Extracted data rows:
****************************************
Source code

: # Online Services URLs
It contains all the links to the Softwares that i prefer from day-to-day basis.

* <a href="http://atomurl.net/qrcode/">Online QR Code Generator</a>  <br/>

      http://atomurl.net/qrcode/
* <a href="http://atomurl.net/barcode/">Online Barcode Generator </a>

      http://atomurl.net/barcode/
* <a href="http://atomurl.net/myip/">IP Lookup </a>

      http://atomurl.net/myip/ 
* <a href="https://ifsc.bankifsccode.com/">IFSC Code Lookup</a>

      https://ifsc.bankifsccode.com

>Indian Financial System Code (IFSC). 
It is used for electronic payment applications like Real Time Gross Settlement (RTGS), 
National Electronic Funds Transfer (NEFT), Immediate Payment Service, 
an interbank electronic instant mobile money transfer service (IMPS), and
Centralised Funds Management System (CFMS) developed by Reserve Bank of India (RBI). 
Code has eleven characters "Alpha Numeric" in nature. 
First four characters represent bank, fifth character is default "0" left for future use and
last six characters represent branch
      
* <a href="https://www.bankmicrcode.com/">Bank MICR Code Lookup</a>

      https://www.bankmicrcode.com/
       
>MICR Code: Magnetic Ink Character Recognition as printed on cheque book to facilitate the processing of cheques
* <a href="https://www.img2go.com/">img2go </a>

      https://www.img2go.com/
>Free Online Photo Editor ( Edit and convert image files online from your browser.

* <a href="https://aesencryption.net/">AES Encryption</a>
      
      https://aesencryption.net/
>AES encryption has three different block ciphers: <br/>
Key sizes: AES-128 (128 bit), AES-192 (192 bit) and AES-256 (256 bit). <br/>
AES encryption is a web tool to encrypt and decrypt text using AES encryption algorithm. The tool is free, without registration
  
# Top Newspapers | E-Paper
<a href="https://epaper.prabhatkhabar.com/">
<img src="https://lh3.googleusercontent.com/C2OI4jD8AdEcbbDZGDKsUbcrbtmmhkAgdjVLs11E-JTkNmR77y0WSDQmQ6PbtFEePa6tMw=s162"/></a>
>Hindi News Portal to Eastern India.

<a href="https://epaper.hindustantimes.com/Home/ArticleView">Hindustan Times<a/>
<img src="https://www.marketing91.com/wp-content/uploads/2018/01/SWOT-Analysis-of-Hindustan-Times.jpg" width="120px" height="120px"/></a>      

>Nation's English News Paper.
****************************************
(What the task requires)
Collect every line in the rows above that contains the string "myip", and copy each one out in full.

(Result)
* <a href="http://atomurl.net/myip/">IP Lookup </a>
      http://atomurl.net/myip/ 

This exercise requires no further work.